Heh, snap, Im looking to upgrade to a Q6600 though... Think Ill notice any difference?!!! :D

I went from a P4 3.2 641 to a Q6600 and I have to admit that in everyday use I've not noticed that much of a difference but get the Q6600 video encoding/resampling and it's simply leaves the P4 for dead by a very, very long way.
 
put it this way . moving from a p4 2.6 to a core2 e4400 . i found a big difference . especially in games. i moved about 8 months ago
 
once you go dual core, you'll hate Prescott... that useless chip... and the sad thing is that where i come from, people STILL think it's the best thing since sliced bread...

played Bioshock on my PC (Vista 5.6 WEI, 10500 or so 3dmarks), and the loading times were cut from 6+ minutes, to 30 or so seconds.

yet, both the P4 "HT" and my cpu run at the same clock speed...

the E2**0 chips give Pentium a good name :D
 
Not a huge difference if you look at the games benchmarks though.

im with you on this one, i went from athlon 4200+ to E6750 clocked at 3.8Ghz and i can't say i noticed any huge improvement in games or general day to day use either and i don't think the 4200+ was much faster than pentiums, though if your a benchmarking fanatic its hugely superior
 
My Prescott P4 3.4ghz (was one of the higher end ones) ran at 90C idle, i've given that PC to my dad :)

And yes, the thermal die in them obviously sucks, i laughed when it said it was 100C+ and i could touch it..
 
My Prescott P4 3.4ghz (was one of the higher end ones) ran at 90C idle, i've given that PC to my dad :)

And yes, the thermal die in them obviously sucks, i laughed when it said it was 100C+ and i could touch it..

With a good heatsink 100C at the core could easily be <50 degrees at the heatsink. That is the entire point of a heatsink, to absorb the heatsource, and disipate that heat as quickly as possible.

Even the IHS is generally 15 degrees cooler than the core itself.

Anyway, to the OP, at any given clock speed, a C2D is about twice as fast as the equivilent P4, so to compare the P4D (dual core P4 for a more direct comparison), a 1.6Ghz C2D will perform about the same as a 3.2Ghz P4D
 
so, an E6750 @ 3.2ghz will be likely 4 times as fast as a Prescott 3.2?

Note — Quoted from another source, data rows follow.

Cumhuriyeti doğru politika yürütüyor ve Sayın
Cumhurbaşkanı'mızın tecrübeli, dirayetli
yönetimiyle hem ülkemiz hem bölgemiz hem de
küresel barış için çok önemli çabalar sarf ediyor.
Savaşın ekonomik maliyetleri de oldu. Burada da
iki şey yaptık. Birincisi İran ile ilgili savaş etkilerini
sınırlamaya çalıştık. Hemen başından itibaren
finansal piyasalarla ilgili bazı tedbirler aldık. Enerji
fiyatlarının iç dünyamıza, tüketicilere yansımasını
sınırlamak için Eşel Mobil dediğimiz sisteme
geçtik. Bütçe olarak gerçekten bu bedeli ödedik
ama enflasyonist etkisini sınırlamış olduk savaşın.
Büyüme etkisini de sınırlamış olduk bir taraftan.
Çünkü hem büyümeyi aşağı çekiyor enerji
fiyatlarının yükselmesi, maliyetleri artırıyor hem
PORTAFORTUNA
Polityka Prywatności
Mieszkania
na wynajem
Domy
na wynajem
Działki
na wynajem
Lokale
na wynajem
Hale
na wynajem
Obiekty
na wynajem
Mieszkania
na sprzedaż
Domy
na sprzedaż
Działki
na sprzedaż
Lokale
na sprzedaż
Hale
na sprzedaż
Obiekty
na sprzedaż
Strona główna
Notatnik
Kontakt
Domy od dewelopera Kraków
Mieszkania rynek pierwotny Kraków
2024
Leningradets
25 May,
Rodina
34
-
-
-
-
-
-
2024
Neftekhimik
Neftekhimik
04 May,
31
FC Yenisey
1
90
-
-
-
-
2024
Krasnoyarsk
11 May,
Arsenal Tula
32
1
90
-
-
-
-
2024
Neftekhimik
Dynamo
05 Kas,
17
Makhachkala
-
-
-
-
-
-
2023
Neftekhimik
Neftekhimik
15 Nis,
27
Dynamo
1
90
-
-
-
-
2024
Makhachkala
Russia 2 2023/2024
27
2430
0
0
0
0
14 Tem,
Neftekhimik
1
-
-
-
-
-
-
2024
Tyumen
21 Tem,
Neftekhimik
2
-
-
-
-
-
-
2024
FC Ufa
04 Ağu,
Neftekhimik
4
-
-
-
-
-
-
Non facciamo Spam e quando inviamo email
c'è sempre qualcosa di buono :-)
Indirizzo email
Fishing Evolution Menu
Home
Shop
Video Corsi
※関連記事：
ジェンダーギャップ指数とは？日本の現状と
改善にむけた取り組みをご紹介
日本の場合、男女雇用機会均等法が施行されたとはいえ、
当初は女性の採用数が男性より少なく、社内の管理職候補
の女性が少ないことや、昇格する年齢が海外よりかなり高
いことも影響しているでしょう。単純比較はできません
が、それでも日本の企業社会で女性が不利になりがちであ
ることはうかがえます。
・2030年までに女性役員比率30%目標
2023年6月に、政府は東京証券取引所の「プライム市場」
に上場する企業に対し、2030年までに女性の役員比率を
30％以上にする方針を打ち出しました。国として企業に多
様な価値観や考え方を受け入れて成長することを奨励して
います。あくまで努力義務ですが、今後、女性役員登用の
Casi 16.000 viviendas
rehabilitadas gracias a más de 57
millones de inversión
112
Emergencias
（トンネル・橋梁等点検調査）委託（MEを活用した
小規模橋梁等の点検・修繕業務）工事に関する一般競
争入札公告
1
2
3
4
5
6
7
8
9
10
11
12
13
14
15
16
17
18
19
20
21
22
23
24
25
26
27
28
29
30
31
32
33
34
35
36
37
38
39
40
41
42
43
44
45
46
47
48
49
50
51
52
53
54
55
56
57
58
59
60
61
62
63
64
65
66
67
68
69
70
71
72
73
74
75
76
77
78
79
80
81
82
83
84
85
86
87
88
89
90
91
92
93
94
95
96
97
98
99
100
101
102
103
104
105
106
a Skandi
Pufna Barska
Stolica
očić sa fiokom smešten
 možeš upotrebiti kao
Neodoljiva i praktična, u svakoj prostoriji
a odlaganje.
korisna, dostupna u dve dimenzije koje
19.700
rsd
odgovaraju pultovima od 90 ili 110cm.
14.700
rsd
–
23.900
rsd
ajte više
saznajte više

Depends on the task, many applications today still dont make full use of multi cores, so on average running a legacy single threaded application that isnt bottlenecked by a GPU, you could expect to see a 3.2Ghz E6750 being about twice as fast as a Prescott 3.2

But yes, if you used something which scales very well such as as media encoding, web server applications etc, then yes you could see as much as 4 times more processing power from a 3.2Ghz dual core "conroe" compared to a 3.2ghz single core Prescott.